Synced clips metadata
When two or more clips are combined into a synchronized or multicam clip, Media Sync Tool decides which source clip’s metadata the result inherits, and how to carry over notes and audio track names.
Choosing the metadata source
The clip’s identity fields—Scene, Shot/Take, and Reel—are taken as a single value from one source. Choose which in Settings, under Metadata, with the Metadata source picker (Video Clips or Audio Clips). These describe the take as a whole, so they’re never split per source.
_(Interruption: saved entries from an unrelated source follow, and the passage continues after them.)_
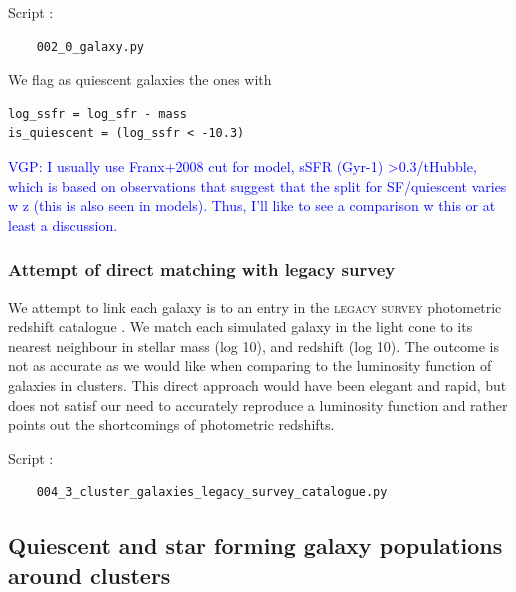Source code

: \documentclass[fleqn,usenatbib,onecolumn]{mnras}
\begin{document}
Script :
\begin{verbatim}
    002_0_galaxy.py
\end{verbatim}


We flag as quiescent galaxies the  ones with 
\begin{verbatim}
log_ssfr = log_sfr - mass
is_quiescent = (log_ssfr < -10.3)
\end{verbatim}

\textcolor{blue}{VGP: I usually use Franx+2008 cut for model, sSFR (Gyr-1) >0.3/tHubble, which is based on observations that suggest that the split for SF/quiescent varies w z (this is also seen in models). Thus, I'll like to see a comparison w this or at least a discussion.}


\subsubsection*{Attempt of direct matching with legacy survey}
We attempt to link each galaxy is to an entry in the \textsc{legacy survey} photometric redshift catalogue \citep{Dey_2019AJ....157..168D,Zou_2019ApJS..242....8Z}. 
We match each simulated galaxy in the light cone to its nearest neighbour in stellar mass (log 10), and redshift (log 10). 
The outcome is not as accurate as we would like when comparing to the luminosity function of galaxies in clusters. 
This direct approach would have been elegant and rapid, but does not satisf our need to accurately reproduce a luminosity function and rather points out the shortcomings of photometric redshifts.

Script :
\begin{verbatim}
    004_3_cluster_galaxies_legacy_survey_catalogue.py
\end{verbatim}

\subsection{Quiescent and star forming galaxy populations around clusters}
\label{subsec:cluster:galaxies}
\end{document}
Every other field is combined from both picture and sound (see below).
How notes and other fields are combined
Notes, camera names, and any custom continuity fields are kept from every source clip rather than just one, so nothing is lost when picture and sound carry different information. Media Sync Tool labels each value by where it came from, joining them on separate lines, with picture as the implicit default:
- A field that comes only from the picture is shown plain, with no prefix.
- A field that comes from the sound is labelled
Sound:. - When both sides carry a field and they differ, the picture value is labelled
V:and the sound valueSound:, on separate lines. - Identical values are never repeated—when several source clips (for example a take and its slate) carry the same value, it appears once.
On a multicam clip the picture side spans several angles. When every angle agrees, the value is shown once (as V: when sound also contributes, otherwise plain). When the angles differ, each is labelled by its camera angle name exactly as it appears in Final Cut Pro—for example A:, B:, or My Camera:—or V1:, V2: when an angle has no name. Sound is always labelled Sound:, so it is never confused with a camera angle that happens to be named “A”.
Audio subroles from mixer track names
When the recorded audio carries per-channel track names in its BWF/iXML metadata—such as Boom or Lav—Media Sync Tool always writes those names as Final Cut Pro audio subroles on the synced clip. This happens automatically for every sync.